[Excerpted passage start]

In airflow I want to export some tables from pg to BQ.
task1: get the max id from BQ
task2: export the data from PG (id>maxid)
task3: GCS to BQ stage
task4: BQ stage to BQ main
But there is a slight challenge, The schedule interval is different. So I created a JSON file to tell the sync interval. So if it is 2mins then it'll use the DAG upsert_2mins else 10mins interval (upsert_10mins) . I used this syntax to generate it dynamically.
JSON config file:
{
"tbl1": ["update_timestamp", "2mins", "stg"],
"tbl2": ["update_timestamp", "2mins", "stg"]
}
Code:
import json
from airflow import DAG
from datetime import datetime, timedelta
from airflow.utils.dates import days_ago
from airflow.contrib.hooks.bigquery_hook import BigQueryHook
from airflow.contrib.operators.bigquery_operator import BigQueryOperator
from customoperator.custom_PostgresToGCSOperator import custom_PostgresToGCSOperator
from airflow.contrib.operators.gcs_to_bq import custom_PostgresToGoogleCloudStorageOperator
from airflow.operators.python_operator import PythonOperator
from airflow.operators.dummy_operator import DummyOperator
table_list = ['tbl1','tbl2']
#DAG details
docs = """test"""

[Excerpted passage end]
[Material supplied start]

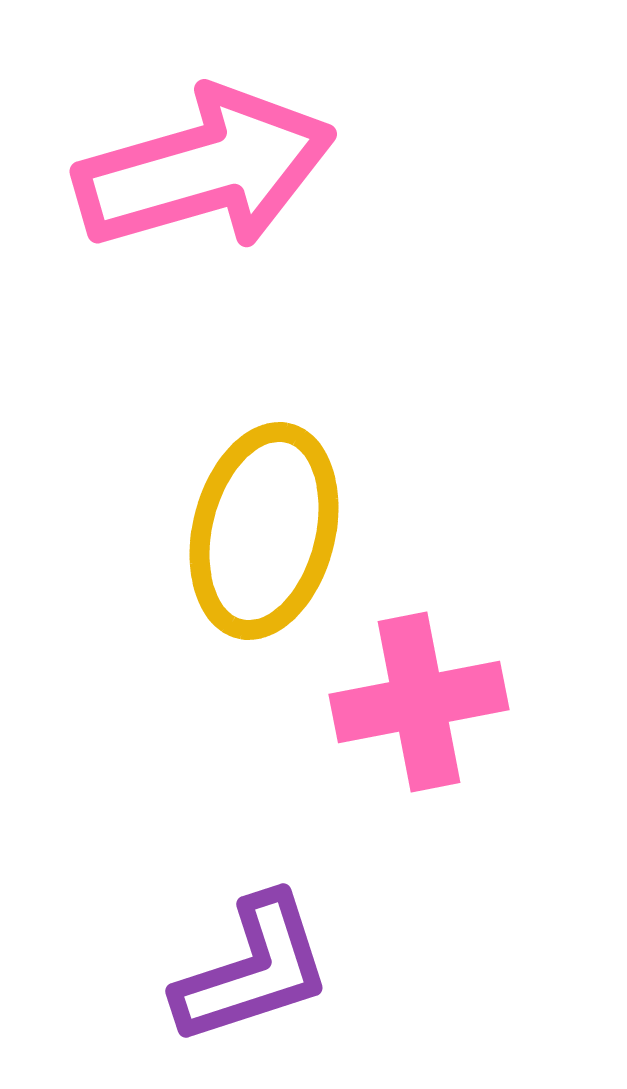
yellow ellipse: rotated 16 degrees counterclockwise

[Material supplied end]
[Material supplied start]

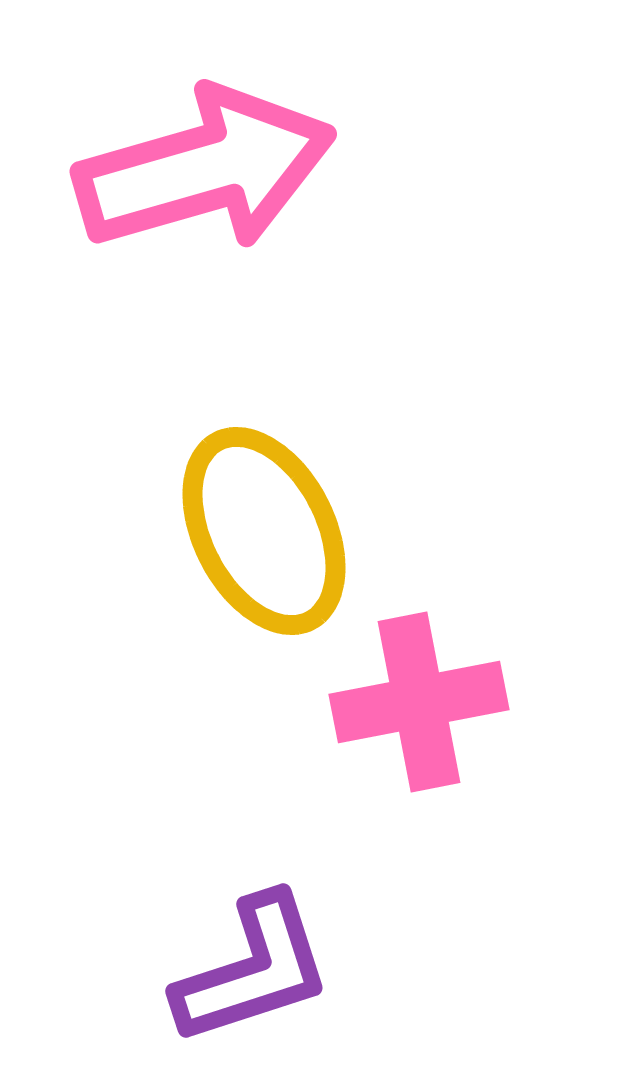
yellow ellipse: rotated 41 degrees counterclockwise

[Material supplied end]

# [Task 1]
In the post about exporting tables from Postgres to BigQuery with Airflow, which DAG handles a table whose sync interval is 2mins?
# [Task 2]
Retype the section of the Postgres-to-BigQuery Airflow post that opens with the words containing "In airflow I" and closes with "generate it dynamically.".
# [Task 3]
Extend the Postgres-to-BigQuery Airflow post, picking up right after its last line.

# [Final answer 1]
upsert_2mins

# [Final answer 2]
In airflow I want to export some tables from pg to BQ.
task1: get the max id from BQ
task2: export the data from PG (id>maxid)
task3: GCS to BQ stage
task4: BQ stage to BQ main
But there is a slight challenge, The schedule interval is different. So I created a JSON file to tell the sync interval. So if it is 2mins then it'll use the DAG upsert_2mins else 10mins interval (upsert_10mins) . I used this syntax to generate it dynamically.

# [Final answer 3]
# Add args and Dag
default_args = {
'owner': 'DBteam',
'depends_on_past': False,
'start_date': days_ago(1),
'email_on_failure': True,
'email_on_retry': False,
'retries': 1,
'retry_delay': timedelta(minutes=1)
}
with open('/home/airflow/gcs/dags/upsert_dag/config.json','r') as conf:
config = json.loads(conf.read())
def get_max_ts(dag,tablename,**kwargs):
code for find the max record
return records[0][0]
def pgexport(dag,tablename, **kwargs):
code for exporting the data PGtoGCS
export_tables.execute(None)
def stg_bqimport(dag,tablename, **kwargs):
code to import GCS to BQ
bqload.execute(None)
def prd_merge(dag,tablename, **kwargs):
code to merge bq to main bq table
bqmerge.execute(context=kwargs)
for table_name in table_list:
sync_interval = config[table_name][1]
cron_time = ''
if sync_interval == '2mins':
cron_time = '*/20 * * * *'
else:
cron_time = '*/10 * * * *'
dag = DAG(
'upsert_every_{}'.format(sync_interval),
default_args=default_args,
description='Incremental load - Every 10mins',
schedule_interval=cron_time,
catchup=False,
max_active_runs=1,
doc_md = docs
)
max_ts = PythonOperator(
task_id="get_maxts_{}".format(table_name),
python_callable=get_max_ts,
op_kwargs={'tablename':table_name, 'dag': dag},
provide_context=True,
dag=dag
)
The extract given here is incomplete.